Bob Robotti, another prominent investor, got his start as an accountant. “You have to understand the numbers,” Robotti said. “But you don’t have to be Warren Buffett to do this right.”

THE LAST DAY OF CLASS was a festive one: Rosenwald’s colleague, Tony Hsu, would listen to student pitches and decide which stock the NYU endowment would buy. Then, Rosenwald would take everyone to dinner. Each stock should return 10% a year plus inflation, a bogey that Rosenwald lifted from another celebrated investor, Mason Hawkins of Southeastern Asset Management.

First up was Shrestha, whose pleasant, square face beamed above his crisp blue shirt. He pitched Leucadia, “a minor Berkshire” that invests in undervalued companies. Unlike Berkshire, however, it turns them around and sells them. He pulled up Leucadia’s Website, whose stripped-down look is eerily similar to Berkshire’s.

“Sudeep, it trades at $22 a share,” said Rosenwald. “What is the value exactly?”

Shrestha pointed out that Leucadia’s mining investments had turned off investors. As a result, it traded at a discount to book. In the past 30 years it had traded at a discount only three times. The chairman and president collectively owned a fifth of the company. One issue, he pointed out, was that they were elderly. (A few weeks later, Leucadia addressed that concern by buying 71% of the investment bank Jefferies Group [JEF] it didn’t own; Jefferies’ CEO would become CEO of the combined company.)

The students lined up enthusiastically to pitch. One touted the contingent value rights of the drug company Sanofi (SNY);  another pitched Genworth Financial (GNW), and still another talked about the value in American Residential Properties, which did a private offering over the summer.

Then came Neil Dudich, a portly, well-spoken student. Dudich described the charms of trucking company Arkansas Best (ABFS), whose ability to compete during the recession was curtailed by an ill-timed contract with its unionized workforce in 2008. Since then, the stock had collapsed by 80%, to 0.6 times tangible book, a fraction of its 10-year average. The market value was now about equal to the price Arkansas Best paid for a logistics firm early this year. Arkansas Best was about to negotiate a new union contract that Dudich believed would be more favorable, and the market was “losing sight of the mid- and long-term.”

Dudich, 35, thought that he knew what he was talking about. He worked for the union representing movie and TV directors. In the following days, Hsu picked Arkansas Best and Leucadia for the NYU endowment.

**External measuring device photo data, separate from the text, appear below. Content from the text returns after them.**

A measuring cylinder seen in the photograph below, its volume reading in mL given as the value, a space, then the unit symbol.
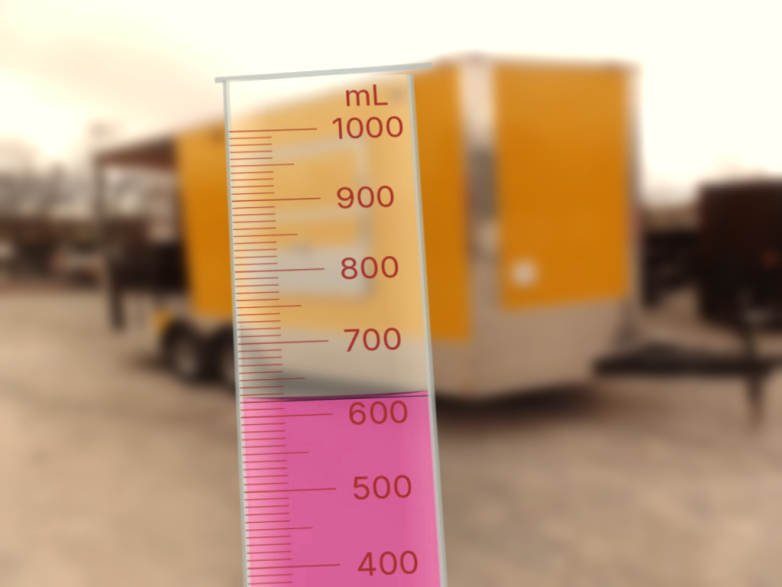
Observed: 620 mL
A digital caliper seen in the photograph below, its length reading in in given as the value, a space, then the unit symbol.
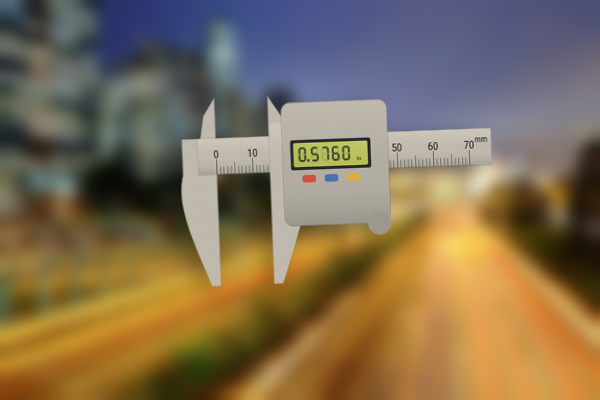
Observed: 0.5760 in
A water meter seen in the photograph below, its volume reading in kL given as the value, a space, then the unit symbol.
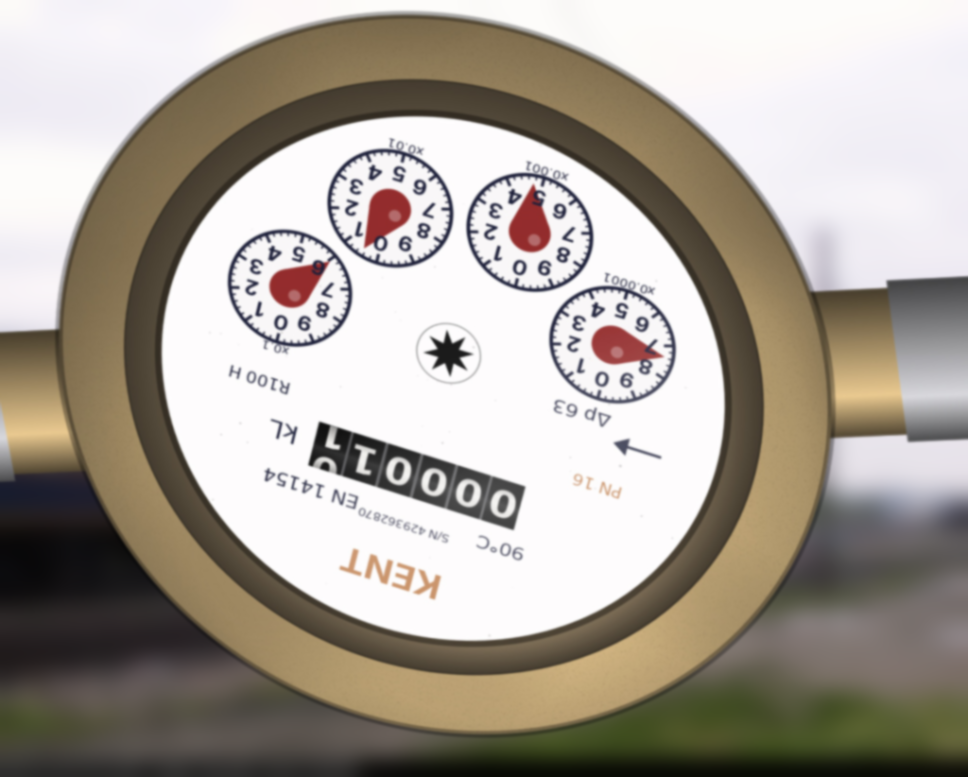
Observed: 10.6047 kL
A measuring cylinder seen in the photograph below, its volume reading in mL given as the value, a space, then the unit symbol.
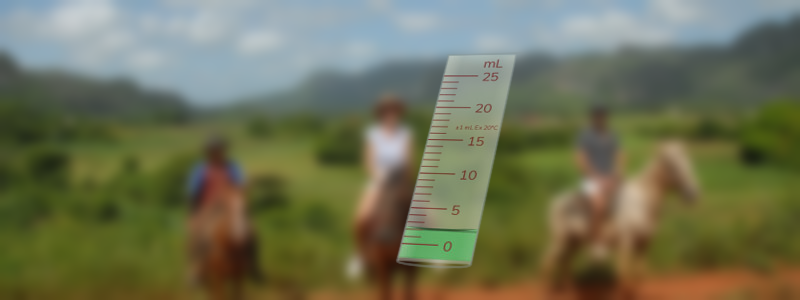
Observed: 2 mL
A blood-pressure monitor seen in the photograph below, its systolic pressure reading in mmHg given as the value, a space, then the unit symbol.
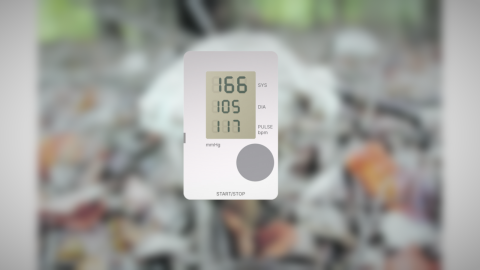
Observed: 166 mmHg
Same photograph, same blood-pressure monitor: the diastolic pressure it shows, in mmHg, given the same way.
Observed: 105 mmHg
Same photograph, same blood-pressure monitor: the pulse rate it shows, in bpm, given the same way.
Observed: 117 bpm
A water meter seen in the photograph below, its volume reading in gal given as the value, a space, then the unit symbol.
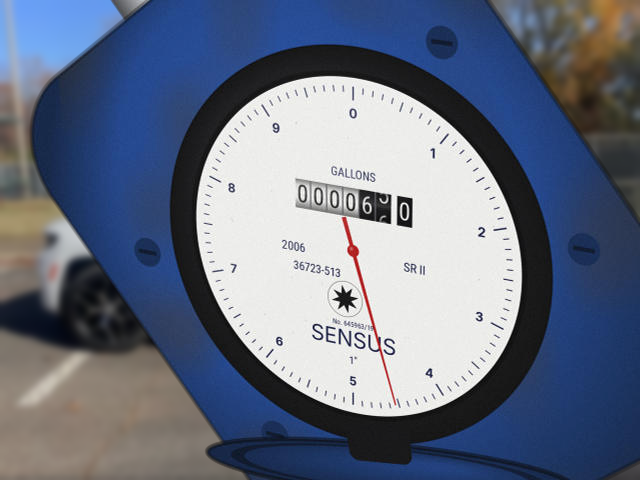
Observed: 654.5 gal
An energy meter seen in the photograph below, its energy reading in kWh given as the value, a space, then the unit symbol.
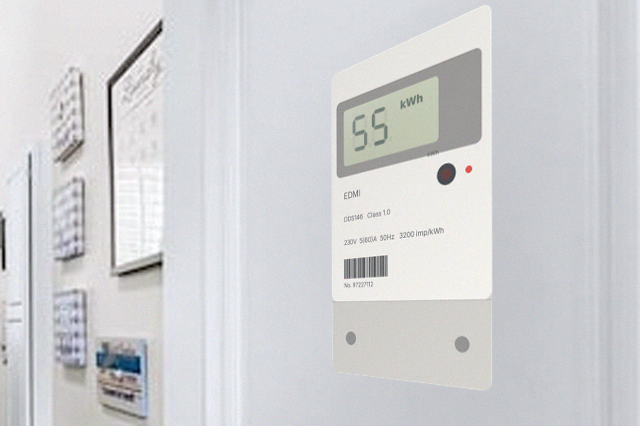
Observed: 55 kWh
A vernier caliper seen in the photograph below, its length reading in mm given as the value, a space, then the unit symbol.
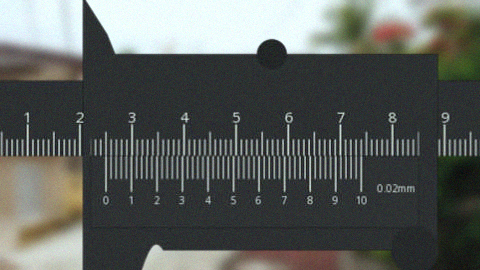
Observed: 25.0 mm
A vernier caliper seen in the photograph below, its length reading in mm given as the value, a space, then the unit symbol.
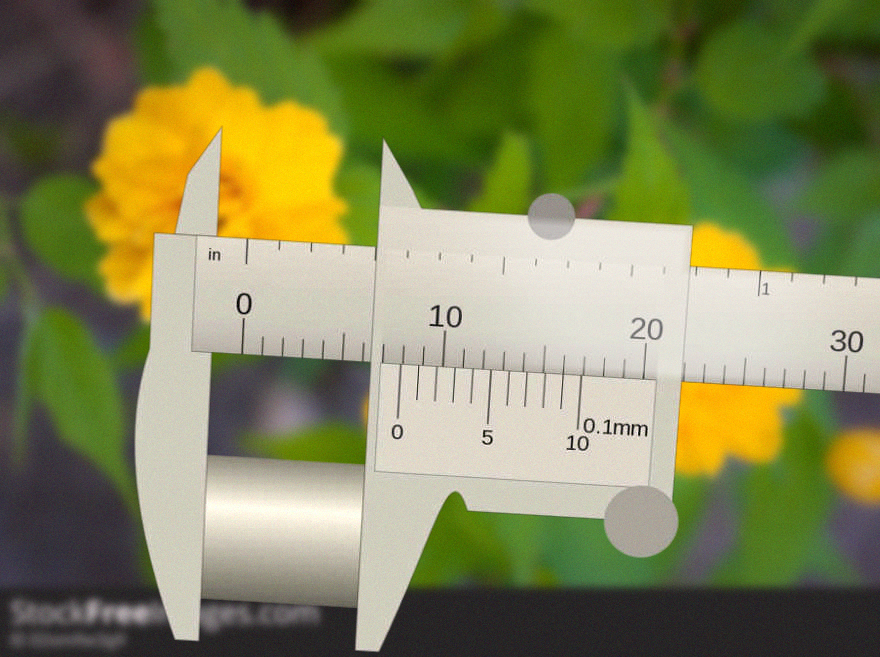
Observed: 7.9 mm
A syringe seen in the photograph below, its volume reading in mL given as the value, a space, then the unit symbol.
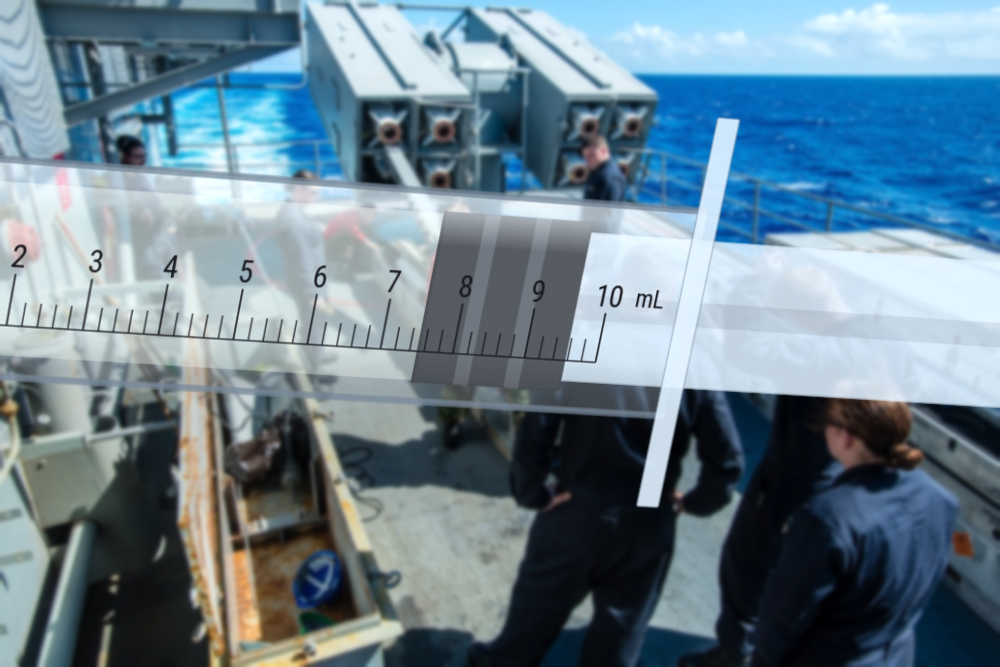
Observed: 7.5 mL
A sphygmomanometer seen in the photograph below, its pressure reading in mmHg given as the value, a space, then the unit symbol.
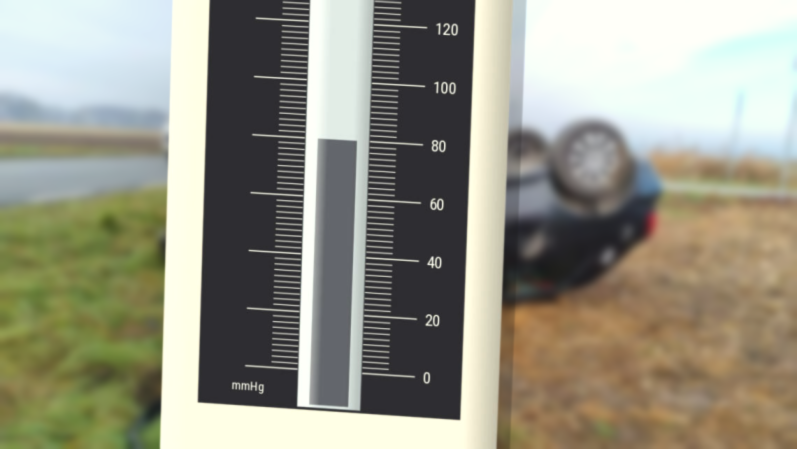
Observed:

THE NEXT WEEK, ROSENWALD was on a plane to Asia to check on investments such as Transcosmos (9715.Japan), a Japanese outsourcing company whose founding family “lives for dividends,” and Fosun International (656.Hong Kong), often referred to as China’s Berkshire.

The investments were outside the U.S. but followed the same principles: “Find something worth $1 trading at 50 cents; research, research, research; and then buy it and sit on it,” Rosenwald says. “I wouldn’t want to be taught that there’s no way to make extra money in the world, that all knowledge is known and in stock prices. My grandfather would say that’s ridiculous.”